Adanya alokasi anggaran pendidikan untuk program MBG dirinya sangat setuju. Sebab, program MBG pada dasarnya mendukung program pendidikan.
Program ini bertujuan untuk memberikan makanan bergizi secara gratis kepada anak-anak sekolah, balita, serta ibu hamil dan menyusui di seluruh Indonesia. Tujuan utama MBG adalah meningkatkan kesehatan, menekan angka stunting, dan memperkuat sumber daya manusia (SDM) Indonesia sejak dini.
”Tidak hanya membangun infrastruktur sekolah, memberikan makanan bergizi yang baik untuk anak bisa juga meningkatkan kecerdasan anak dan motorik anak juga bisa bagus,” tegasnya.
Dalam sidang uji materi di Mahkamah Konstitusi (MK), Selasa (28/4/2026), Dirinya menolak semua tuntutan yang diajukan oleh pihak pemohon ke MK.
Sebab, MBG juga merupakan ranah pendidikan. Meskipun, ada untuk Ibu menyusui dan balita.
Progran MBG, targetnya bagimana Indonesia emas bisa tercapai , bagimana pendidikan di Indonesia bakal baik, bagimana mencerdaskan anak bangsa.

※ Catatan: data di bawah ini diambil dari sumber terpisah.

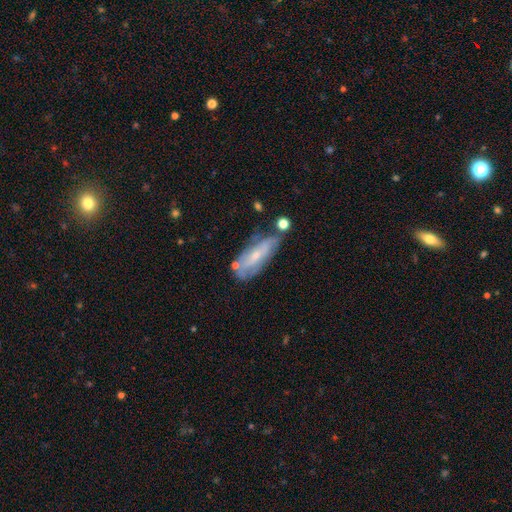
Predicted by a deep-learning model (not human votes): Smooth or featured? featured or disk (62%)
Edge-on disk? no (79%)
Merging? none (57%)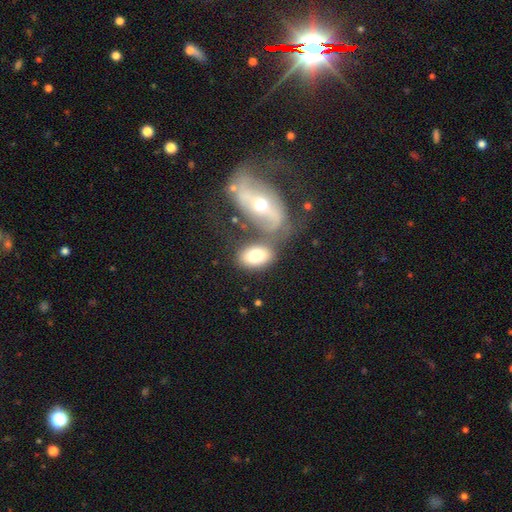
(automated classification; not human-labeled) Smooth or featured? Predicted: smooth (p=0.67). How rounded? Predicted: in between (p=0.85). Merging? Predicted: none (p=0.49).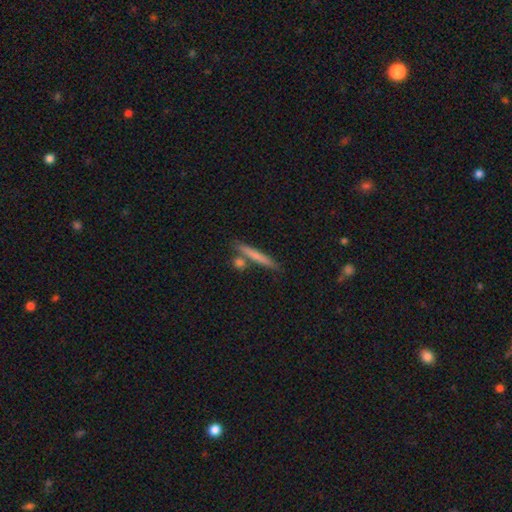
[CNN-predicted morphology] The model was most divided on "smooth or featured": smooth: 70%, featured or disk: 24%, star or artifact: 6%. More confident: how rounded — cigar-shaped (92%); merging — none (77%).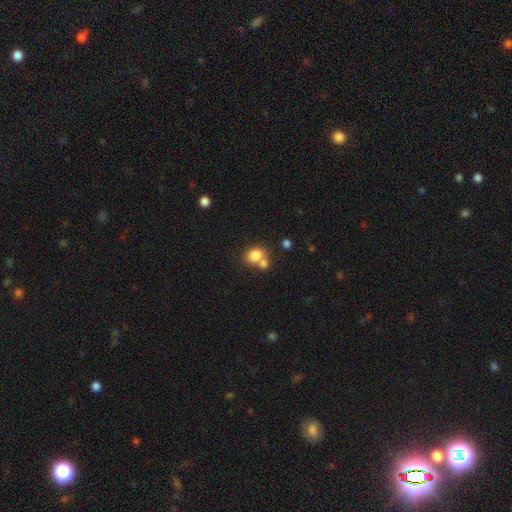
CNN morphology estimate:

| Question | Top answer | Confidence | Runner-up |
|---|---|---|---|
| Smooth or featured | smooth | 81% | star or artifact (10%) |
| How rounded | round | 51% | in between (48%) |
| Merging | none | 45% | merger (41%) |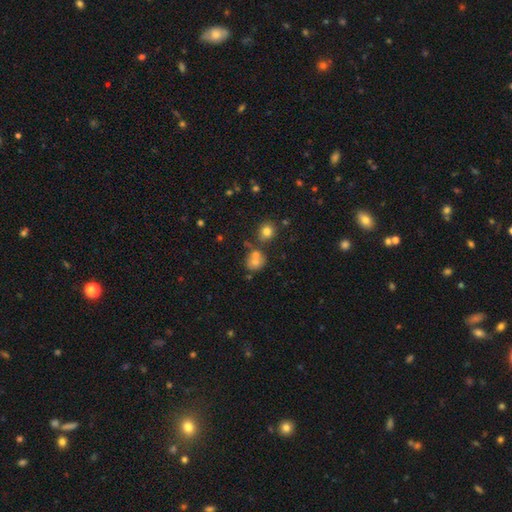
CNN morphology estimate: type=smooth (63%); roundness=round (76%); merging=none (51%).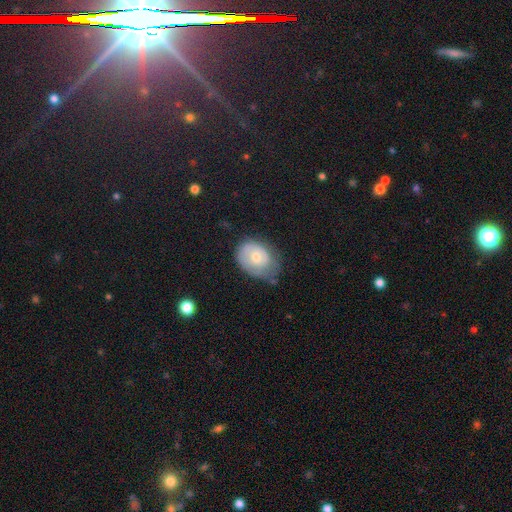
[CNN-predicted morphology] smooth 56%, featured or disk 37%, star or artifact 7%. Down the decision tree: how rounded — in between (66%); merging — none (42%).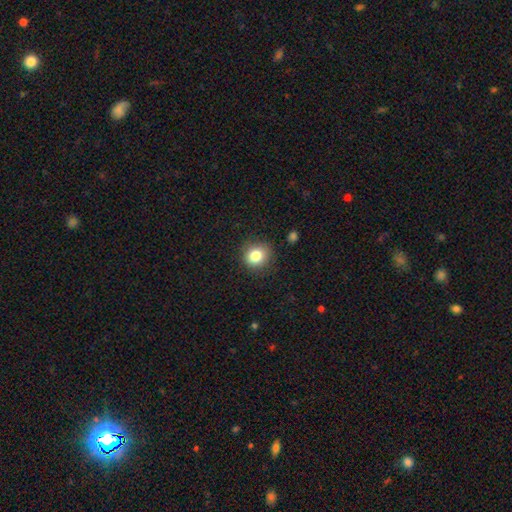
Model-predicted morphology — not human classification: A smooth galaxy with no disk features (83%) that is round (86%).

Vote fractions:
- Smooth or featured? smooth: 83% / star or artifact: 11% / featured or disk: 7%
- How rounded? round: 86% / in between: 14% / cigar-shaped: 1%
- Merging? none: 87% / minor disturbance: 9% / major disturbance: 3% / merger: 1%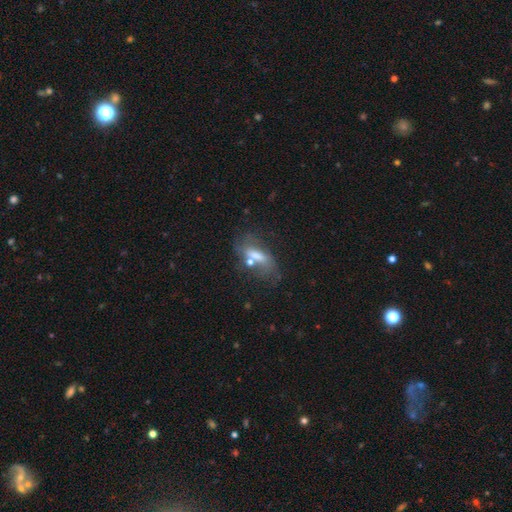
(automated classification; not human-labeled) smooth 45%, featured or disk 42%, star or artifact 13%. Down the decision tree: merging — none (43%).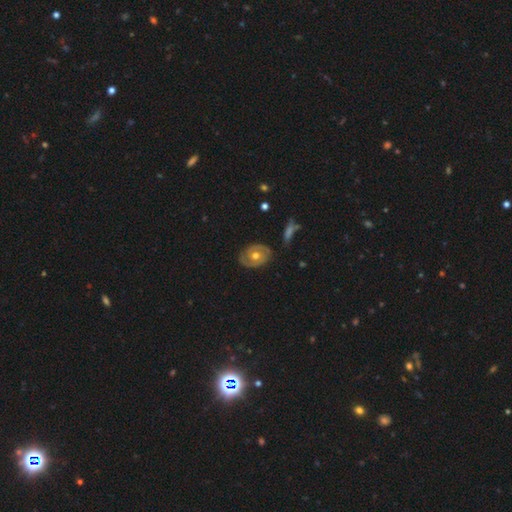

Untuk kesiapan sidang berikutnya di MK. dirinya bakal menyiapkan saksi ahli.
Pemohon anak bangsa dan pihaknya yang menolak pemohon anak bangsa.
”Kita adu secara normatif saja. Biar MK yang menguji di sana. Tujuannya cuman satu yakni merah putih. Kita juga meminta ke BGN ketika ada dapur yang kurang bagus agar di stop saja,” ungkapnya.